All afternoon the gentle rain had made faint brushing sounds at the window, but now the drops, gathering volume, tapped louder. Weaver’s concentration did not falter. While he drew, her nipple grew erect, and the stiffening did not subside. For the time being, Weaver made no attempt to incorporate this detail into the drawing.

“I could ask you as well,” he said. “Why do you volunteer nothing about yourself?”

For a long time she said nothing. Then Weaver heard what might have been the softest laughter, followed by her voice. “Perhaps I want my story to be only the one you paint.” Then again, the sound may not have been laughter at all but merely rain against the glass.

The father’s lessons
were not lost on the son. As soon as his art began to find favor with the buying public, Weaver never let pass an opportunity to make a sale. He placed most of his work with the Lear Gallery in Chicago, and though Edmund Lear could get top prices for Ned Weaver originals, Weaver eventually opened his own small gallery in Door County. Here Weaver sold the miniature watercolors that Edmund did not care for, as well as the work of a few local artists whose landscapes appealed to tourists.
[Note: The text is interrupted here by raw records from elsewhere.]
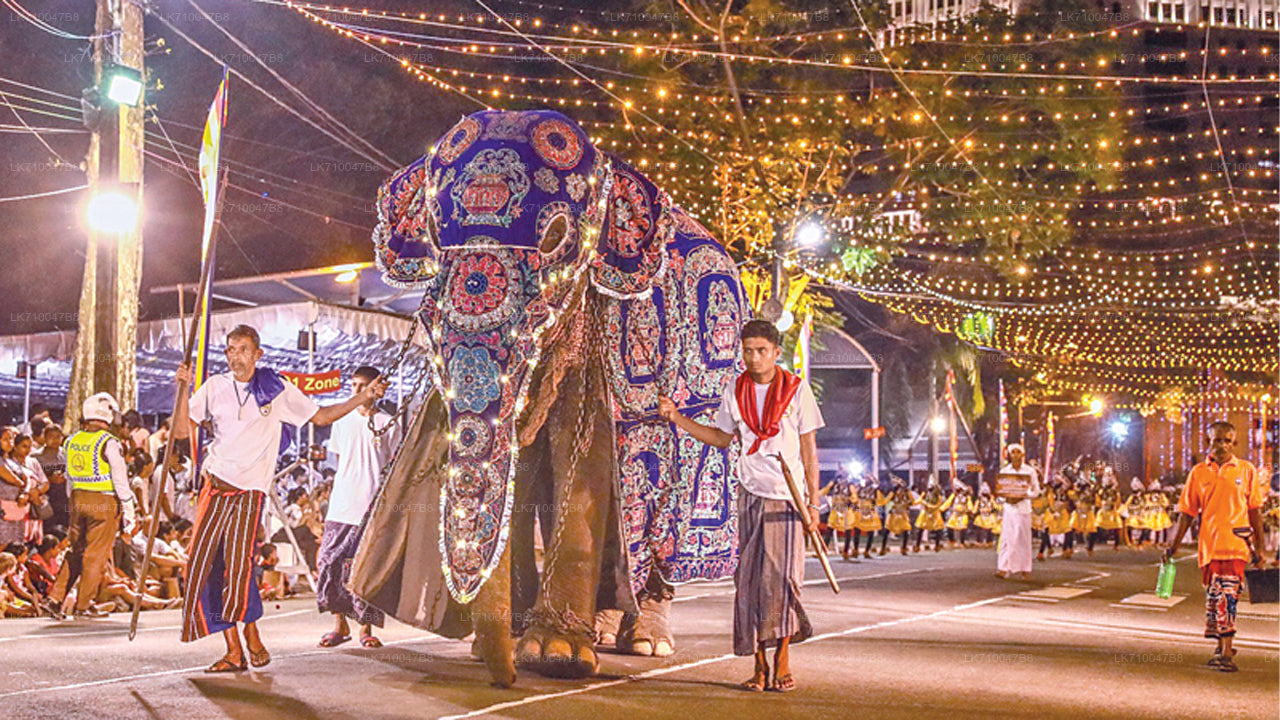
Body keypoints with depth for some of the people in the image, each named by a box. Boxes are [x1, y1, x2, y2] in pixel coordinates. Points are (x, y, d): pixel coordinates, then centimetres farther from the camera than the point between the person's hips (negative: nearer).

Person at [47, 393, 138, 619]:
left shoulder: (73, 441, 8)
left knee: (76, 551, 17)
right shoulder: (109, 443, -12)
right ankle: (84, 605, 5)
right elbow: (120, 479, -12)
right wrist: (129, 511, -7)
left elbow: (70, 476, 17)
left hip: (78, 499, 6)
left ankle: (55, 597, 14)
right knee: (96, 554, 1)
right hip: (103, 501, -6)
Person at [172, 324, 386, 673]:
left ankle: (252, 637, 10)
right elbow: (182, 431, 6)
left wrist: (362, 398, 3)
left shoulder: (277, 390, 5)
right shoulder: (214, 387, 9)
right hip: (215, 487, 3)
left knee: (239, 567, -15)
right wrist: (184, 389, -7)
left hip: (250, 491, -3)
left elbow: (321, 416, 13)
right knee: (204, 566, -2)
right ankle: (234, 651, 8)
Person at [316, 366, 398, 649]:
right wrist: (340, 488, 13)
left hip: (372, 507, -3)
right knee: (331, 563, -2)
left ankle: (366, 628, 8)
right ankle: (340, 624, 11)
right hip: (341, 506, 3)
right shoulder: (342, 421, 14)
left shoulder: (388, 424, 4)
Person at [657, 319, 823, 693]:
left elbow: (809, 450, 1)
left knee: (783, 575, -6)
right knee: (750, 578, 0)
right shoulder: (735, 392, 7)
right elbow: (721, 438, 19)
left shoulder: (796, 389, -1)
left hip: (787, 496, -3)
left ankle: (783, 662, 5)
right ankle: (759, 663, 8)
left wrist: (813, 502, -2)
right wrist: (677, 418, 9)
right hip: (751, 494, 3)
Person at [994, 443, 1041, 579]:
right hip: (1008, 508, 2)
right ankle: (1003, 568, -7)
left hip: (1023, 507, -2)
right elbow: (999, 490, 11)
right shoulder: (1004, 471, 7)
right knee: (1006, 537, -4)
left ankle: (1025, 569, 8)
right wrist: (1006, 496, -10)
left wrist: (1023, 496, -16)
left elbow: (1036, 491, 0)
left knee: (1023, 538, 0)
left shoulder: (1030, 471, 0)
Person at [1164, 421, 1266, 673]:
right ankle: (1221, 647, 22)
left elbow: (1255, 511, 7)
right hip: (1208, 545, 3)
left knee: (1227, 594, -12)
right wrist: (1173, 546, 6)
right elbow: (1186, 513, 10)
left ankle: (1226, 651, -10)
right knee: (1212, 596, 9)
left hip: (1235, 543, -3)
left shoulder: (1247, 470, 4)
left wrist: (1258, 548, 5)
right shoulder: (1198, 473, 7)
Not a single work of art by Ned Weaver was on display in the Weaver home, and his paintings and drawings stayed in the studio only until they were complete. Once they were signed, they were for sale, and if they weren’t fit for the market, Weaver destroyed them.

Weaver kept for himself only the images of Sonja House, and these he stored in a trunk in the studio. No one else knew of the existence or location of these works, though Weaver always meant to tell Ed Lear about them. He meant to.